Wed, Aug 28, 2013 - Page 14 News List

Innolux expecting consolidation

CHINESE COMPETITION:President Wang Jyh-chau sees an opportunity, not danger, in the entrance of more manufacturers into the market, while analysts see falling prices


Innolux Corp (群創光電), a screen maker that analysts estimate will return to profit after four years of losses, said it expects rising capacity from Chinese manufacturers will lead to consolidation.

“When there’s tough competition, it means some won’t survive and through that, production capacity could become available,” Innolux president Wang Jyh-chau (王志超) said in an interview on Monday at the company’s headquarters in Miaoli County. “What you see as danger is actually an opportunity.”

Chinese panel makers such as BOE Technology Group Co (京東方) and TCL Corp’s Shenzhen China Star Optoelectronics Technology Co (華星光電) are challenging market share leaders in Taiwan and South Korea with plans to ramp up production.

Beijing-based BOE last month said it would sell as much as 46 billion yuan (US$7.5 billion) in shares to finance expansion of plants making displays with low energy consumption and high-definition capabilities.

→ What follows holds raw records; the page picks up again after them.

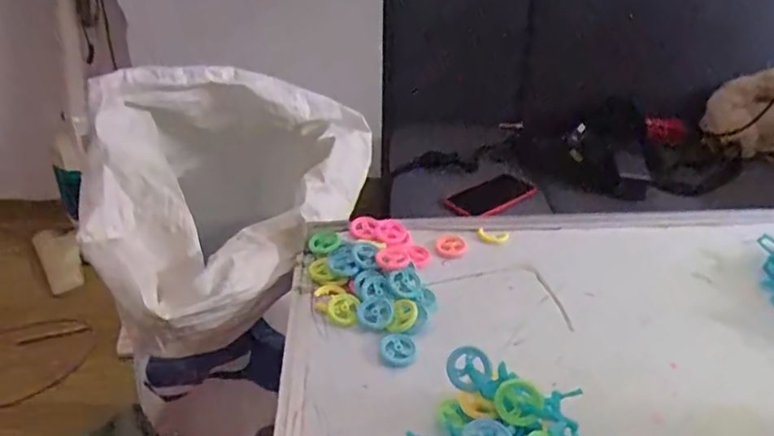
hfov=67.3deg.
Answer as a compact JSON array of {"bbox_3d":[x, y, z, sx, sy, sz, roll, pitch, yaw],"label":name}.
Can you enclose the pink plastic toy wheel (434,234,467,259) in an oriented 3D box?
[{"bbox_3d":[0.061,0.027,0.555,0.030,0.004,0.028,-5,48,-18],"label":"pink plastic toy wheel"}]

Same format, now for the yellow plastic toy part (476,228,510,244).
[{"bbox_3d":[0.104,0.018,0.571,0.032,0.004,0.021,5,34,7],"label":"yellow plastic toy part"}]

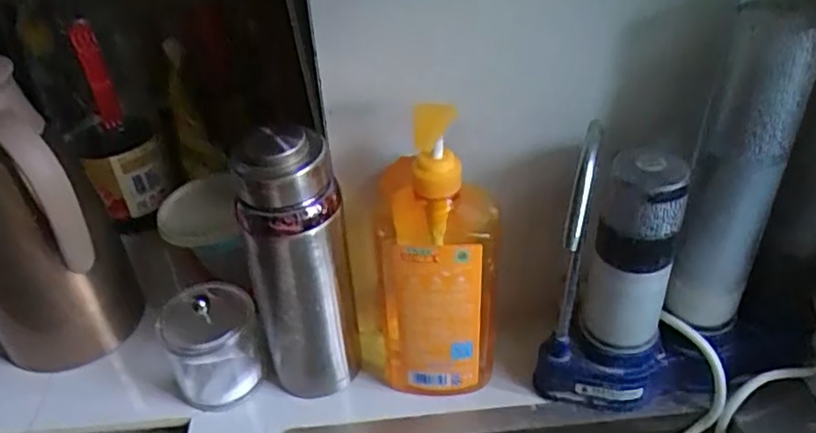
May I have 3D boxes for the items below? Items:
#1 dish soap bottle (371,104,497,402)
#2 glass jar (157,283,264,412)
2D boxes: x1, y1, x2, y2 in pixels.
[{"bbox_3d":[0.020,0.043,0.530,0.100,0.236,0.090,-4,38,-2],"label":"dish soap bottle"},{"bbox_3d":[-0.170,0.107,0.574,0.076,0.094,0.073,-2,38,1],"label":"glass jar"}]

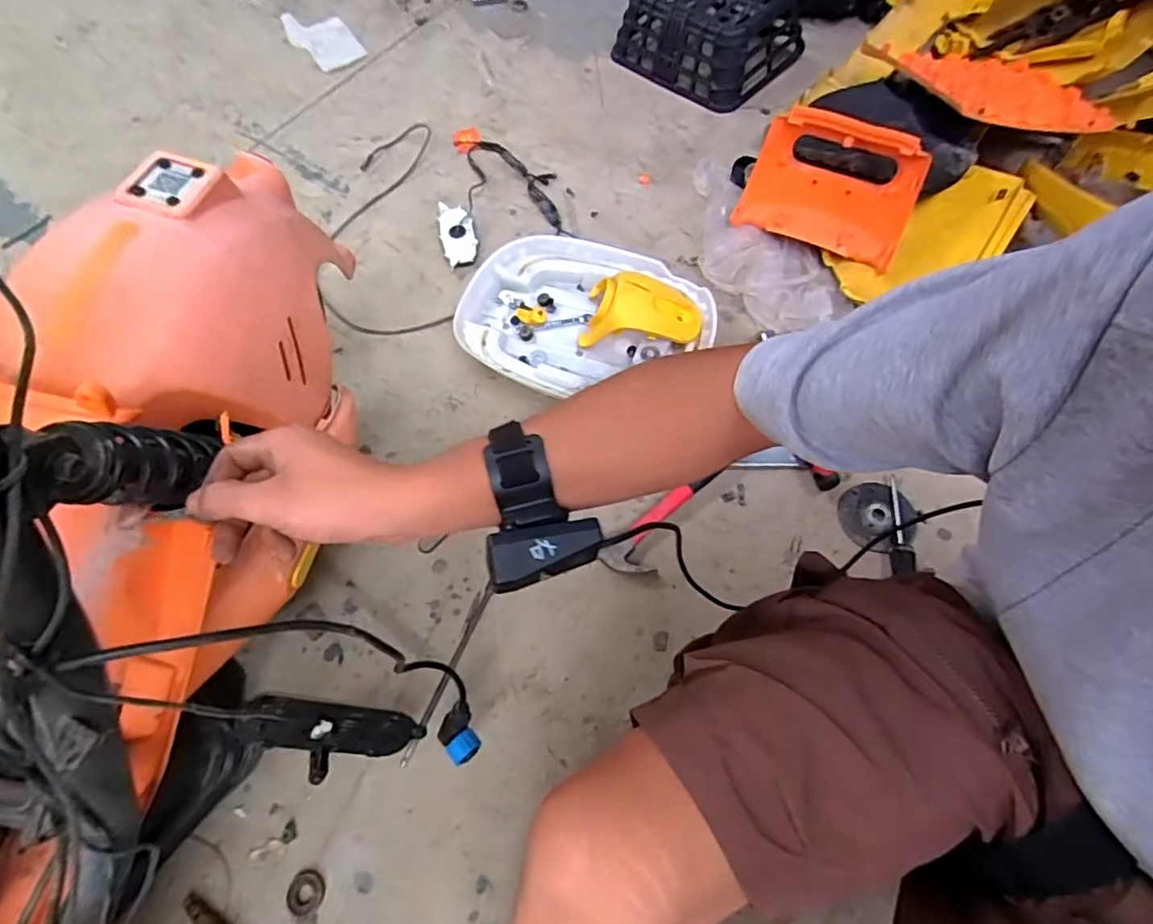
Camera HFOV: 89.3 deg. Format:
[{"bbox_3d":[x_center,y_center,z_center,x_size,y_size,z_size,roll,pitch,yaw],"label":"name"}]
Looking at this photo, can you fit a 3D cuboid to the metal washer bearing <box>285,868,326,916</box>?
[{"bbox_3d":[-0.262,0.417,0.566,0.035,0.010,0.036,-1,63,2],"label":"metal washer bearing"}]

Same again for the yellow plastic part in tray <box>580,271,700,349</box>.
[{"bbox_3d":[0.092,-0.220,0.828,0.170,0.078,0.107,1,63,3],"label":"yellow plastic part in tray"}]

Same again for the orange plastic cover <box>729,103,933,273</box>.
[{"bbox_3d":[0.373,-0.402,0.862,0.236,0.173,0.076,25,67,14],"label":"orange plastic cover"}]

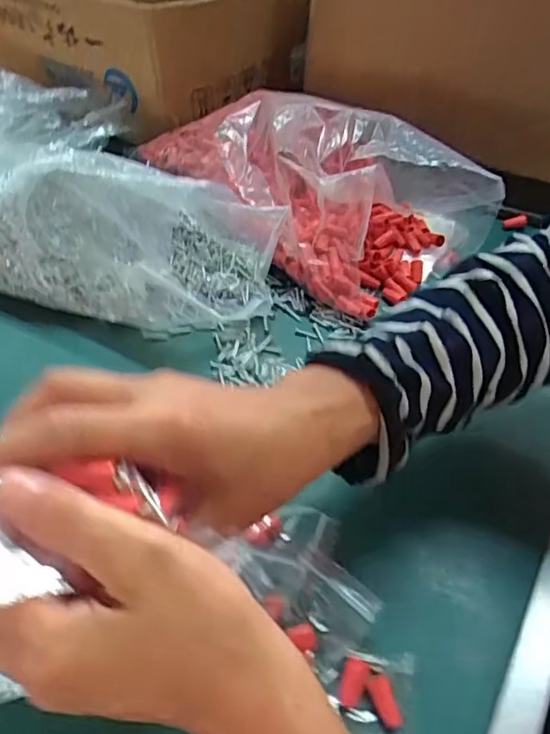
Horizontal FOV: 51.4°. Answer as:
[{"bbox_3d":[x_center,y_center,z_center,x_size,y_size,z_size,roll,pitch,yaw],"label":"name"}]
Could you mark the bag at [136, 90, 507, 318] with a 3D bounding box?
[{"bbox_3d":[0.038,-0.187,0.549,0.175,0.097,0.294,-31,55,-27],"label":"bag"}]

Between six and eight new plants in China will start producing panels in the next two years for screen sizes between 40 and 55 inches, market research firm TrendForce wrote in a report on Thursday last week.

“In large panels, the Chinese producers are coming in, making prices weaker,” Hong Kong-based Sanford C. Bernstein & Co analyst Alberto Moel said. “Prices weakened in the past six months and I expect them to weaken further.”

Global display panel shipments are projected to fall 7.4 percent from a year ago to 698 million units this year, Santa Clara, California-based DisplaySearch said on Wednesday last week.

Innolux customers stocked up on excessive inventory in the first six months of this year, Wang said.

“There is a need for consolidation or strategic alliance in some ways in the panel industry, probably on a global or cross-border level,” said Jack Huang (黃日燦), a Taipei-based partner at law firm Jones Day (眾達國際). “And the pressure for movement in that direction is mounting.”

Partnership talks with Chinese companies have stalled because of curbs by Taiwan’s government, Wang said.

Taiwan restricts Chinese investment in certain industries, such as display panels and semiconductors, on concern China’s companies may obtain strategic technologies.

“China has money and Taiwan has technology, so there are plenty of cooperation opportunities,” Wang said, without identifying firms Innolux may seek partnerships with.

Shenzhen China Star Optoelectronics Technology bought a Shenzhen facility for US$17.7 million and 334.5 million yuan from Chunghwa Picture Tubes Ltd (中華映管), the seller said in a statement to the Taiwan Stock Exchange in March.

Innolux is projected to report net income of NT$14.8 billion (US$493.6 million) this year, according to the average of 22 estimates in a Bloomberg survey, compared with a NT$29.2 billion loss last year. The company is looking to screens for smartphones and tablets to help it return to profitability.

The company’s capital expenditure will be between NT$20 billion and NT$30 billion next year, compared with a projected NT$20 billion this year. Most of the spending will be on expanding existing plants, Wang said.

Taipei-based Nomura International analyst Peter Liao (廖哲宏) said the company’s focus on premium TV panel products, including higher-resolution technology, has improved its product mix.

“If this strategy works, this is going to differentiate them from the China panel makers,” he said.